Je ne peux pas dire que j’ai pris plaisir à écouter cette histoire, car elle est bien trop tragique pour que je puisse utiliser le mot « plaisir ». Mais j’ai été saisie, tout au long du récit, par l’art de Amélie Antoine  de rendre les événements et les personnages vivants et étonnamment réels. L’interprétation du texte, lu par Ludmila Ruoso, renforçant cet effet. L’histoire était aussi tangible que si je l’avais vu à travers un écran. Je trouve d’ailleurs que l’histoire, telle qu’elle est écrite, ferait un très bon scénario de série.

Au centre du récit, on trouve Coline et ses parents, mais il y a une multitude de personnages secondaires qui me font penser aux personnages des séries policières. Ce n’est pourtant pas autour de l’enquête sur la disparition de Jessica que ce centre le récit. Mais sur la famille et la façon dont chaque membre tente de survivre à ce drame.
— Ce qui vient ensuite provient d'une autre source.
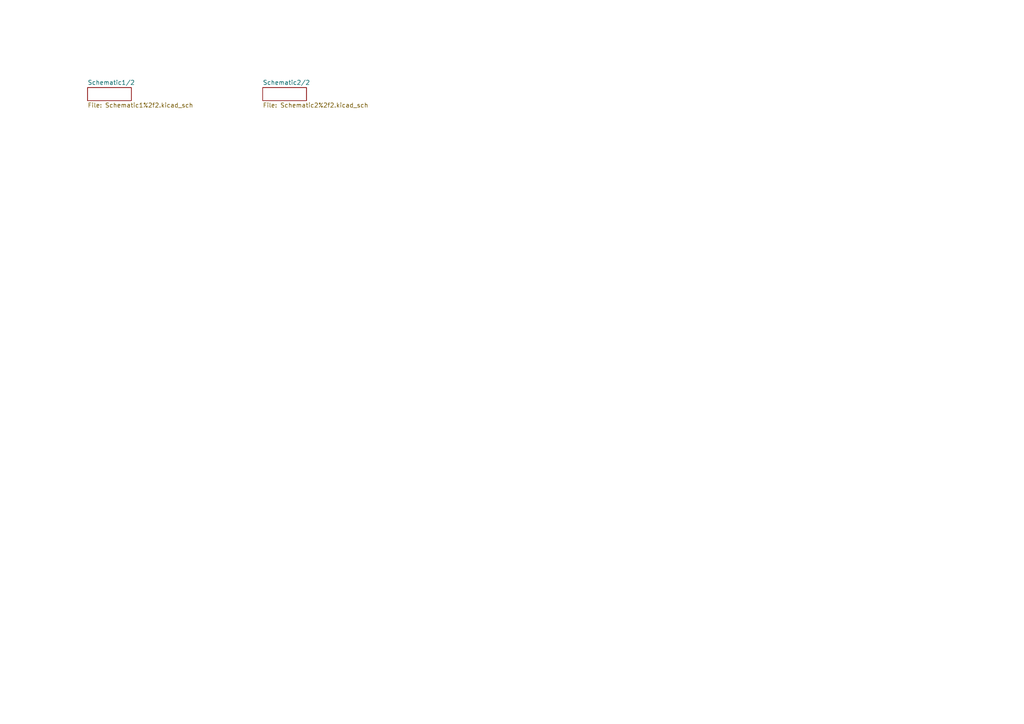
<source format=kicad_sch>
(kicad_sch
	(version 20231120)
	(generator "eeschema")
	(generator_version "8.0")
	(uuid "92d9d27e-02e5-49d5-8976-07f269392134")
	(paper "A4")
	(lib_symbols)
	(sheet
		(at 76.2 25.4)
		(size 12.7 3.81)
		(fields_autoplaced yes)
		(stroke
			(width 0)
			(type solid)
		)
		(fill
			(color 0 0 0 0.0000)
		)
		(uuid "81d7dcd3-b491-40ff-b0af-470b8069e52a")
		(property "Sheetname" "Schematic2/2"
			(at 76.2 24.6884 0)
			(effects
				(font
					(size 1.27 1.27)
				)
				(justify left bottom)
			)
		)
		(property "Sheetfile" "Schematic2%2f2.kicad_sch"
			(at 76.2 29.7946 0)
			(effects
				(font
					(size 1.27 1.27)
				)
				(justify left top)
			)
		)
		(instances
			(project "C1"
				(path "/92d9d27e-02e5-49d5-8976-07f269392134"
					(page "2")
				)
			)
		)
	)
	(sheet
		(at 25.4 25.4)
		(size 12.7 3.81)
		(fields_autoplaced yes)
		(stroke
			(width 0)
			(type solid)
		)
		(fill
			(color 0 0 0 0.0000)
		)
		(uuid "efce5828-51af-41b9-8a6b-d9649e5ff0df")
		(property "Sheetname" "Schematic1/2"
			(at 25.4 24.6884 0)
			(effects
				(font
					(size 1.27 1.27)
				)
				(justify left bottom)
			)
		)
		(property "Sheetfile" "Schematic1%2f2.kicad_sch"
			(at 25.4 29.7946 0)
			(effects
				(font
					(size 1.27 1.27)
				)
				(justify left top)
			)
		)
		(instances
			(project "C1"
				(path "/92d9d27e-02e5-49d5-8976-07f269392134"
					(page "1")
				)
			)
		)
	)
	(sheet_instances
		(path "/"
			(page "1")
		)
	)
)

</source>
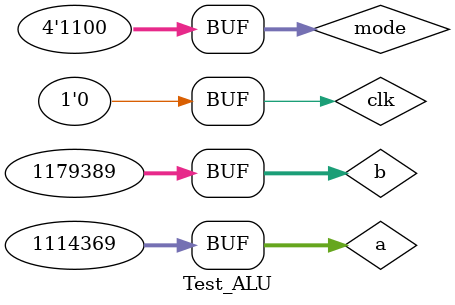
<source format=v>
`timescale 1ns / 1ps


module Test_ALU;

	// Inputs
	reg clk;
	reg [31:0] a;
	reg [31:0] b;
	reg [3:0] mode;

	// Outputs
	wire zero;
	wire [31:0] ALU_res;

	// Instantiate the Unit Under Test (UUT)
	ALU ALU_ins (
		.clk(clk),
		.a(a), 
		.b(b), 
		.mode(mode), 
		.zero(zero), 
		.ALU_res(ALU_res)
	);

	initial begin
		// Initialize Inputs
		clk = 0;
		a = 0;
		b = 1;
		mode = 0;
	end

		// Wait 100 ns for global reset to finish
		//#100;
   initial repeat (40) #5 clk = ~clk;   
		// Add stimulus here
	initial begin
		#20
		a = 32'h01010101;
		b = 32'h01010101;
		mode = 4'b0000;
		
		#20
		a = $random;
		b = $random;
		mode = 4'b0001;
		
		#20
		a = $random;
		b = $random;
		mode = 4'b0010;
		
		#20
		a = $random;
		b = $random;
		mode = 4'b0110;
		
		#20
		a = $random;
		b = $random;
		mode = 4'b0111;
		
		#20
		a = 32'h00110101;
		b = 32'h0011fefd;
		mode = 4'b1100;

	end
      
endmodule


</source>
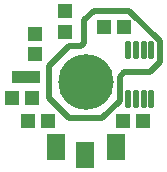
<source format=gts>
G04*
G04 #@! TF.GenerationSoftware,Altium Limited,Altium Designer,18.1.6 (161)*
G04*
G04 Layer_Color=8388736*
%FSTAX24Y24*%
%MOIN*%
G70*
G01*
G75*
%ADD18C,0.0200*%
%ADD19R,0.0960X0.0440*%
%ADD20R,0.0513X0.0474*%
%ADD21R,0.0375X0.0434*%
%ADD22R,0.0474X0.0513*%
%ADD23O,0.0218X0.0631*%
%ADD24R,0.0631X0.0867*%
%ADD25C,0.1852*%
D18*
X050827Y039843D02*
X052008D01*
X05Y038661D02*
X050394D01*
X052702Y037795D02*
X053032Y038125D01*
X049331Y036929D02*
X05Y03626D01*
X050394Y038661D02*
X050512Y03878D01*
Y039528D01*
X05185Y037795D02*
X052702D01*
X049331Y036929D02*
Y037992D01*
X05Y038661D01*
X051102Y03626D02*
X051693Y03685D01*
Y037638D01*
X053032Y038125D02*
Y038819D01*
X05Y03626D02*
X051102D01*
X050512Y039528D02*
X050827Y039843D01*
X051693Y037638D02*
X05185Y037795D01*
X052008Y039843D02*
X053032Y038819D01*
D19*
X048583Y037628D02*
D03*
D20*
X049314Y036185D02*
D03*
X048644Y036185D02*
D03*
X048763Y03693D02*
D03*
X048093Y03693D02*
D03*
X051833Y039292D02*
D03*
X051164Y039292D02*
D03*
X051789Y036181D02*
D03*
X052458Y036181D02*
D03*
D21*
X048293Y037628D02*
D03*
X048873D02*
D03*
D22*
X048872Y039077D02*
D03*
X048872Y038408D02*
D03*
X049882Y039151D02*
D03*
X049882Y03982D02*
D03*
D23*
X052746Y038524D02*
D03*
X05249D02*
D03*
X052234D02*
D03*
X051978D02*
D03*
X052746Y036909D02*
D03*
X05249D02*
D03*
X052234D02*
D03*
X051978D02*
D03*
D24*
X050551Y035039D02*
D03*
X049567Y035315D02*
D03*
X051555D02*
D03*
D25*
X050554Y037473D02*
D03*
M02*

</source>
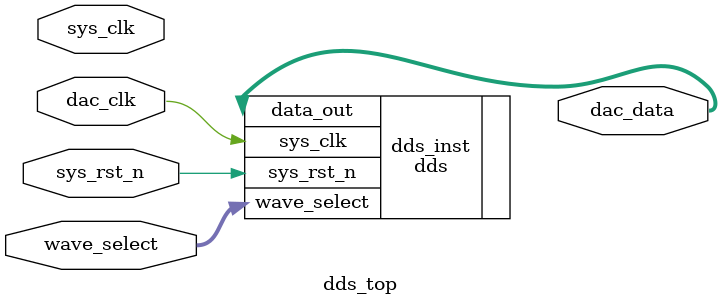
<source format=v>
module dds_top (
  input wire       sys_clk,     //系统时钟,50MHz
  input wire       dac_clk,     //DAC模块时钟
  input wire       sys_rst_n,   //复位信号,低电平有效
  input wire [3:0] wave_select, //波形选择

  // output wire       dac_clk,  //输入DAC模块时钟
  output wire [7:0] dac_data  //输入DAC模块波形数据
);
  //parameter define
  parameter FREQ_CTRL = 32'd42949,  //相位累加器单次累加值
  PHASE_CTRL = 12'd1024;  //相位偏移量
  //********************************************************************//
  //****************** Parameter and Internal Signal *******************//
  //********************************************************************//
  //wire  define
  wire pll_lock;

  //dac_clka:DAC模块时钟
  // assign dac_clk = ~sys_clk;

  //********************************************************************//
  //*************************** Instantiation **************************//
  //********************************************************************//
  //-------------------------- dds_inst -----------------------------
  dds #(
    .FREQ_CTRL (FREQ_CTRL),
    .PHASE_CTRL(PHASE_CTRL)
  ) dds_inst (
    .sys_clk    (dac_clk),     //DAC模块时钟
    .sys_rst_n  (sys_rst_n),   //复位信号,低电平有效
    .wave_select(wave_select), //输出波形选择

    .data_out(dac_data)  //波形输出
  );

endmodule

</source>
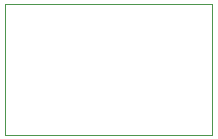
<source format=gbr>
%TF.GenerationSoftware,KiCad,Pcbnew,5.1.6-c6e7f7d~86~ubuntu18.04.1*%
%TF.CreationDate,2020-11-01T20:36:20-05:00*%
%TF.ProjectId,Senior-Design-Radar-Group,53656e69-6f72-42d4-9465-7369676e2d52,rev?*%
%TF.SameCoordinates,Original*%
%TF.FileFunction,Other,User*%
%FSLAX46Y46*%
G04 Gerber Fmt 4.6, Leading zero omitted, Abs format (unit mm)*
G04 Created by KiCad (PCBNEW 5.1.6-c6e7f7d~86~ubuntu18.04.1) date 2020-11-01 20:36:20*
%MOMM*%
%LPD*%
G01*
G04 APERTURE LIST*
%ADD10C,0.050000*%
G04 APERTURE END LIST*
D10*
%TO.C,J2*%
X36888800Y-132715200D02*
X54398800Y-132715200D01*
X36888800Y-132715200D02*
X36888800Y-121555200D01*
X36888800Y-121555200D02*
X54398800Y-121555200D01*
X54398800Y-121555200D02*
X54398800Y-132715200D01*
%TD*%
M02*

</source>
Malgré la tragédie qui les frappe, je n’ai pas éprouvé de réelle sympathie pour Patricia, la mère, ni pour Coline, la jumelle qui reste. Mais j’ai aimé la façon dont les personnages sont construits.

La fin m’a beaucoup surpris, et c’est assez rare pour être souligné !

Ce qui m’a attiré dans ce livre, plus que le sujet, c’est le projet littéraire. 2 destinées, une famille, écrite par deux auteurs différents commençant par un même point de départ. Amélie Antoine nous livre la vie de la famille Simoëns sans Jessica. Quelle aurait été la vie des la famille si ce fameux soir du 14 juillet Jessica n’avait pas disparu ? C’est ce qu’il me reste à découvrir avec Avec Elle de Solène Bukowski.